Sep 23, 2007
The Man Who Forgot How to Read by Howard Engel - review
The Man Who Forgot How to Read
by Howard Engel
HarperCollins, 176 pages, $24.95
“Like astigmatism on a drunken weekend.” “[A] film in which the soundtrack no longer matched the lip movements of the characters.” “Like being told that the right leg had to be amputated but that I could keep the shoe and sock.”
There are countless medical conditions that may befall a person, but it is unlikely there has been a more ironic misfortune than that which afflicts Canadian author Howard Engel.
Engel, creator of the successful Benny Cooperman mystery series, woke one day to discover that the front page of The Globe and Mail looked to written in a foreign language, “Cyrillic one moment and Korean the next…what looked like an a one moment looked like an e the next and a w after that.”
Engel had suffered a type of stroke called alexia sine agraphia, or “word-blindness,” a rare condition in which the afflicted can still write, but can no longer read. Recognizing the overwhelming irony of the condition as it applied to his livelihood, Engel writes, “I felt like a plumber told to stay clear of drains and lead pipes, or a banker told to avoid dealings with money.”
The Man Who Forgot How to Read – the title is a direct nod to The Man Who Mistook His Wife for a Hat, a work by famed neurologist Dr. Oliver Sacks – is Engel’s memoir of rehabilitation, a work notable for its complete absence of self-pity. Certainly, no one could ever blame Engel for spiraling into depression, but his refusal to give up what he loves is inspiring.

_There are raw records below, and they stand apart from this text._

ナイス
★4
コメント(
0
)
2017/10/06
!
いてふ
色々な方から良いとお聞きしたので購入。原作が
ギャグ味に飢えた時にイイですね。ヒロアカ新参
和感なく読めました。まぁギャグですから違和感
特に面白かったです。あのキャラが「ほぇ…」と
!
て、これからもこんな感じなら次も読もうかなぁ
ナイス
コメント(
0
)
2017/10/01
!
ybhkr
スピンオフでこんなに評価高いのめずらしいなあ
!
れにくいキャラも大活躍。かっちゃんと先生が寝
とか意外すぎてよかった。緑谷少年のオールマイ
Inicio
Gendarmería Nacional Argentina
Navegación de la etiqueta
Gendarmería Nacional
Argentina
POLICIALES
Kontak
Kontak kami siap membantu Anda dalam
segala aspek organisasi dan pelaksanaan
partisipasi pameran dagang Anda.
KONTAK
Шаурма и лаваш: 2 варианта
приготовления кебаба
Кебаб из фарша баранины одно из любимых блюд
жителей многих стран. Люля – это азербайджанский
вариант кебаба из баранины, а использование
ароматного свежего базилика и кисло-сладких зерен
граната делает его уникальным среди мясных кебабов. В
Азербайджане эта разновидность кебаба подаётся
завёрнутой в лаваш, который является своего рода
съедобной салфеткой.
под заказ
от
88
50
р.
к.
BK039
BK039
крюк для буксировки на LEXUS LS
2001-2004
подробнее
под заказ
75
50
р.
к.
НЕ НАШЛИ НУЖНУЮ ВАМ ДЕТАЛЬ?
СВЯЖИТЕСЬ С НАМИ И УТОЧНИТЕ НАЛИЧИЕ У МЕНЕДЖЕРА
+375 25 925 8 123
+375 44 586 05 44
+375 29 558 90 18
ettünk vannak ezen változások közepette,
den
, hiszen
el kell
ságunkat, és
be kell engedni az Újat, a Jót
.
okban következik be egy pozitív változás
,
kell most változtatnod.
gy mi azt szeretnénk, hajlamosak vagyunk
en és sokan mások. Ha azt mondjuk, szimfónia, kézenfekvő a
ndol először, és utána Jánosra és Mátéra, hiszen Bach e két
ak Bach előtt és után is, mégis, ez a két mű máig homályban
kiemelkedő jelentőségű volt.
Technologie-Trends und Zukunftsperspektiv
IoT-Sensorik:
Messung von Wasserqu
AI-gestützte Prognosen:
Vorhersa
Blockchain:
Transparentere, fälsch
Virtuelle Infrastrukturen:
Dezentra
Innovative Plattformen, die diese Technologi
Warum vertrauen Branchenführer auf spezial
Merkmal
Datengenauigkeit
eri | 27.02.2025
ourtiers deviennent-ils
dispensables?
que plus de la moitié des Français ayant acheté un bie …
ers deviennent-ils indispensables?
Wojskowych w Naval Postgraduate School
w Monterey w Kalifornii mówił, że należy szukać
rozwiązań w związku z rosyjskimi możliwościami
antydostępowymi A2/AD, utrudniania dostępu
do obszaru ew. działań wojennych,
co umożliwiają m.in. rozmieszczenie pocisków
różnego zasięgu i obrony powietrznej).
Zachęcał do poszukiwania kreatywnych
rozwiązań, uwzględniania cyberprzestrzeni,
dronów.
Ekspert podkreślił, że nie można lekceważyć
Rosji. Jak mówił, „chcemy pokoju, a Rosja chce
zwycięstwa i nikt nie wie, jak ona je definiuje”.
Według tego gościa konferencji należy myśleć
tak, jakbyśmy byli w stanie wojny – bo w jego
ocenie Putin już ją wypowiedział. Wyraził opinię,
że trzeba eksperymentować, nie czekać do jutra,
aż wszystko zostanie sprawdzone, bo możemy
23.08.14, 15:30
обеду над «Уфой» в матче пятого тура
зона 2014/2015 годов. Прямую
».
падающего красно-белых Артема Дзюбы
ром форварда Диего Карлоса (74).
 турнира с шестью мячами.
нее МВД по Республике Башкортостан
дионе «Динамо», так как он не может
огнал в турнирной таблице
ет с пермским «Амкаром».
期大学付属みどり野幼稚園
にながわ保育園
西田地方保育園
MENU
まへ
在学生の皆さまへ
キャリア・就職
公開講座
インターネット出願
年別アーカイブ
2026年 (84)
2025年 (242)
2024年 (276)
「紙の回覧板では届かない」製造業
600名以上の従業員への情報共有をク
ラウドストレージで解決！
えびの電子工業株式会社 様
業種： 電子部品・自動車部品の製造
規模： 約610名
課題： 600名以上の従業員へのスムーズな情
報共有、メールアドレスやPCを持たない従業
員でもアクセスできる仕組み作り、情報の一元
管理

It is not the likelihood of never writing again which fuels Engel’s initial despair, but the possibility that he will never again enjoy the simple pleasure of reading a book. “Reading was hard-wired into me,” he pines, devastated that the main pleasure of his life has been cruelly snatched away. “I could no more stop reading than I could stop my heart.”
As he comes to grips with his new situation, attending therapy sessions to help him adapt to a world where apples and grapefruits appear strangely similar, Engel begins to try and write again, facing each letter as a hieroglyph to be memorized. This is far harder than he anticipated, vividly describing it as “trying to move a ton of raw liver uphill by hand.”
Like the Cooperman mysteries (that last of which, Memory Book, was written after his stroke), Engel writes with a disarming simplicity of voice that may keep his mysteries humming, but unfortunately robs the story at hand of any tension.
In his guise as mystery writer, Engel excels at keeping the reader guessing as to the outcome. Here, the ending is never in doubt, and while this should not dissuade a person from reading Engel’s remarkable story, the lightness of his voice never fully captures the anguish he says he feels.
As Dr. Sacks himself says in the afterword, Engel’s story “is not only as fascinating as one of his won detective novels but a testament to the resilience and creative adaptation of one man and his brain.” Engel’s spirit in the face of his affliction is indeed stunning, but his hand is far surer in the realm of fiction than memoir.